Que voulaient donc les fondateurs de cette section ?

13 octobre 1989. Manifestation devant le Mossoviet exigeant l’enregistrement de Mémorial. © Memorial International

En 1987, après plus de 20 années de censure des publications portant sur la tragédie la plus douloureuse de l’histoire russe du 20ème siècle, la terreur stalinienne, les restrictions furent levées. Cette tragédie avait coûté la vie à des millions de citoyens et avait brisé le destin de dizaines de millions d’autres. A vrai dire, les mots « furent levées » ne convient pas entièrement. Il s’agissait plus d’un assouplissement, mais subsistait des contrôles encore importants, tant sur la période concernée (seule la période stalinienne était concernée) et sur l’interprétation de ces faits. Il n’était pas question de mettre en doute le « choix socialiste » qui avait été fait. Mais cela était déjà suffisant. Tout au long des pages de journaux, un flot ininterrompu de publication porta un regard cauchemardesque sur l’autorité, l’arbitraire et la violence qui avaient marqué des temps relativement proches. Cela rappelait partiellement le dégel khrouchtchévien , bien qu’alors n’avait été dévoilé que moins d’un dixième de la vérité sur ce passé. Bien entendu, les « architectes de la perestroïka » auraient été naïfs d’imaginer que dans un processus de libération de l’initiative citoyenne, de tels flux d’informations pourraient être contenus. L’histoire, à l’instar de la période khrouchtchévienne, prenait un sens politique et social.

Les participants actifs des organisations « informelles » se souvenaient de la décision prise au XXIIème congrès du PCUS d’élever à Moscou un monument aux victimes des répressions staliniennes. En 1987, cette idée se transforma en la volonté d’édifier un complexe mémoriel, comprenant un musée, des archives et une bibliothèque, ouverts à tous, qui rassembleraient des témoignages de l’époque de la terreur. Cette idée fut probablement formulée pour la 1ère fois en juillet 1987, dans une note de V. Igrounov parue dans une des publications « informelles » d’alors. Mener ce projet à terme constitua alors l’objectif principal de la section historique et éducative qui se donna le club « perestroïka démocratique », section qui se constitua rapidement en groupe autonome, le « groupe mémorial ».

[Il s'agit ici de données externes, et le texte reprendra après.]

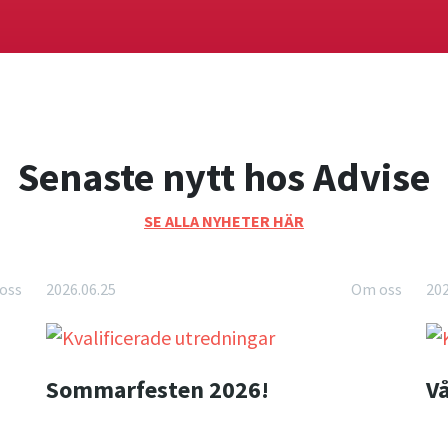
Senaste nytt hos Advise
SE ALLA NYHETER HÄR
oss
2026.06.25
Om oss
202
Sommarfesten 2026!
V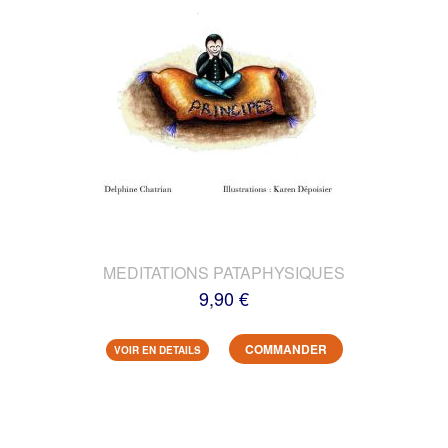
MEDITATIONS PATAPHYSIQUES
9,90 €
COMMANDER
VOIR EN DETAILS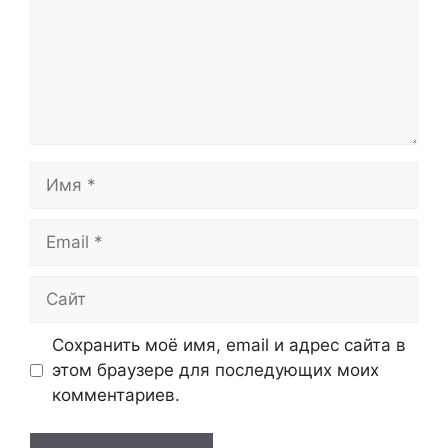
Имя
Email
Сайт
Сохранить моё имя, email и адрес сайта в
этом браузере для последующих моих
комментариев.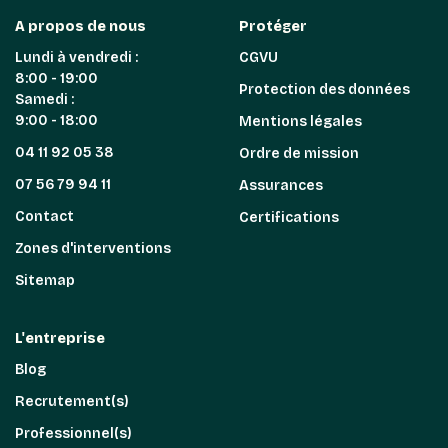
A propos de nous
Protéger
Lundi à vendredi :
CGVU
8:00 - 19:00
Protection des données
Samedi :
9:00 - 18:00
Mentions légales
04 11 92 05 38
Ordre de mission
07 56 79 94 11
Assurances
Contact
Certifications
Zones d'interventions
Sitemap
L'entreprise
Blog
Recrutement(s)
Professionnel(s)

Quelques mois auparavant, un tel groupe portant un tel projet se serait adressé au comité central du PCUS et au gouvernement par l’intermédiaire d’une pétition. Mais, à l’automne 1987, une rupture importante entre la politique officielle et les attentes sociales s’était créée. Les participants du groupe décidèrent non pas de s’adresser seulement aux « autorités », mais de s’appuyer sur l’opinion publique, dont ils savaient parfaitement qu’elle leur était favorable. Ils ne se limitèrent pas à s’y appuyer, mais en firent la démonstration publique. Début novembre 1987 les membres actifs de Mémorial sortirent dans les rues de Moscou pour rassembler des signatures appelant les autorités à créer un tel « complexe mémoriel »

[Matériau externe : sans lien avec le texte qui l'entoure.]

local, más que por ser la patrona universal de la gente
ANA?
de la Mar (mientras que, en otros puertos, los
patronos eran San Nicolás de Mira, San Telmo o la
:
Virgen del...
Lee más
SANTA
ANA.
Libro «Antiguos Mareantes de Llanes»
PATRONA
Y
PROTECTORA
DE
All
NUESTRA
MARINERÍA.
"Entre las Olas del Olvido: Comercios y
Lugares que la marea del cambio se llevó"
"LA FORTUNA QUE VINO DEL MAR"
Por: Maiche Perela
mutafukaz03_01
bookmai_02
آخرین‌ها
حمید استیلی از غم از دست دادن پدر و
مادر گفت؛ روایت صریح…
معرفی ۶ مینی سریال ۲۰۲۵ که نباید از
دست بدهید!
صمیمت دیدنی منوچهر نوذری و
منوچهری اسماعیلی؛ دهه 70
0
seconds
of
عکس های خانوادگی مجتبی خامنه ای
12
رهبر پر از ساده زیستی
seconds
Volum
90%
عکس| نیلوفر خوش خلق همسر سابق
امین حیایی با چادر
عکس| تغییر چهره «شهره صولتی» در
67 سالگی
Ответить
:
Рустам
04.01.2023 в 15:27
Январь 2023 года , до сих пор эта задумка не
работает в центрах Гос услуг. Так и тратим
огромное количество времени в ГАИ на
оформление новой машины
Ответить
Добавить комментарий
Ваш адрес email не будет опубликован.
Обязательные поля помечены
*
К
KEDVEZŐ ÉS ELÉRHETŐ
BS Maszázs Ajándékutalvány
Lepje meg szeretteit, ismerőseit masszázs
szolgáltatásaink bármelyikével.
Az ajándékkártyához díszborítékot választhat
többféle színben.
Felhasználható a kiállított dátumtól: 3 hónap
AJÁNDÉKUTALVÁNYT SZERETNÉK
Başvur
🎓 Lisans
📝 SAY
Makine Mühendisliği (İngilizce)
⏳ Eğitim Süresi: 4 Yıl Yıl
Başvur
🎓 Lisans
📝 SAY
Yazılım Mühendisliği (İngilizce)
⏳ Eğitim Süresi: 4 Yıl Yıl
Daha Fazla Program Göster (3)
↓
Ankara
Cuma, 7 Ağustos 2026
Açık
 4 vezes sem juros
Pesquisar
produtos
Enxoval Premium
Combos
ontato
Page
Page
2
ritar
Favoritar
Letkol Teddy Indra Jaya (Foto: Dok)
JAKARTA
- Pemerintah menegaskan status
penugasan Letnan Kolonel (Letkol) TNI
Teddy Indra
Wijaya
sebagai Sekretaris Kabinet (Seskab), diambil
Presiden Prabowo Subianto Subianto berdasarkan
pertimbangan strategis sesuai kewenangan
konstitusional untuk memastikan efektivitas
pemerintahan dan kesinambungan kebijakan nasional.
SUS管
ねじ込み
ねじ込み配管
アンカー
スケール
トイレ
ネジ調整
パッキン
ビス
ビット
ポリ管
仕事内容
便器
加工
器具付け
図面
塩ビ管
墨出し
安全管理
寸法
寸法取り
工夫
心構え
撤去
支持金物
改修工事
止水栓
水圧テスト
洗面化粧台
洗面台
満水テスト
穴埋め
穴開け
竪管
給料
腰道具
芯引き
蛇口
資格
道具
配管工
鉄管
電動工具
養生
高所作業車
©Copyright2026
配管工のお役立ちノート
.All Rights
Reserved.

L’initiative moscovite s’étendit très rapidement à plusieurs grandes villes d’Union soviétique, à commencer par Leningrad. Le processus de collecte des signatures rassembla de nombreux habitants de ces villes, qui se constituèrent en groupes mémoriaux. Durant les mois qui suivirent ces mouvements mémoriaux couvrirent tout le pays. Les autorités s’opposèrent très mollement à ce mouvement de collecte de signatures, moins encore qu’à ce qu’attendaient ses organisateurs. Quelques participants à cette campagne furent convoqués à la police, d’autres furent ouvertement observés. Il est vrai, cependant, qu’en province, là où les transformations étaient beaucoup plus lentes, quelques-uns des participants actifs à ces mouvements mémoriaux eurent de sérieux problèmes au travail.

Les signatures furent collectées dans les rues des grandes villes, les foyers des salles de théâtres et de concerts. Elles le furent aussi par l’usage des samizdats, se transmettant de main en main. En juin 1988, environ 50 000 signature furent présentées à la 19ème conférence du parti. Cela peut apparaître bien naïf aujourd’hui, mais c’était pour la majorité des participants d’alors tout à fait naturel.

Cette pétition eut l’effet attendu. Gorbatchev lui-même formula, lors de cette conférence, quelques propositions pour la réalisation d’un monument. Il n’évoqua ni « Mémorial » ni musée, archives ou bibliothèque. Mais il était désormais clair qu’il serait possible d’obtenir tout cela des plus hautes autorités.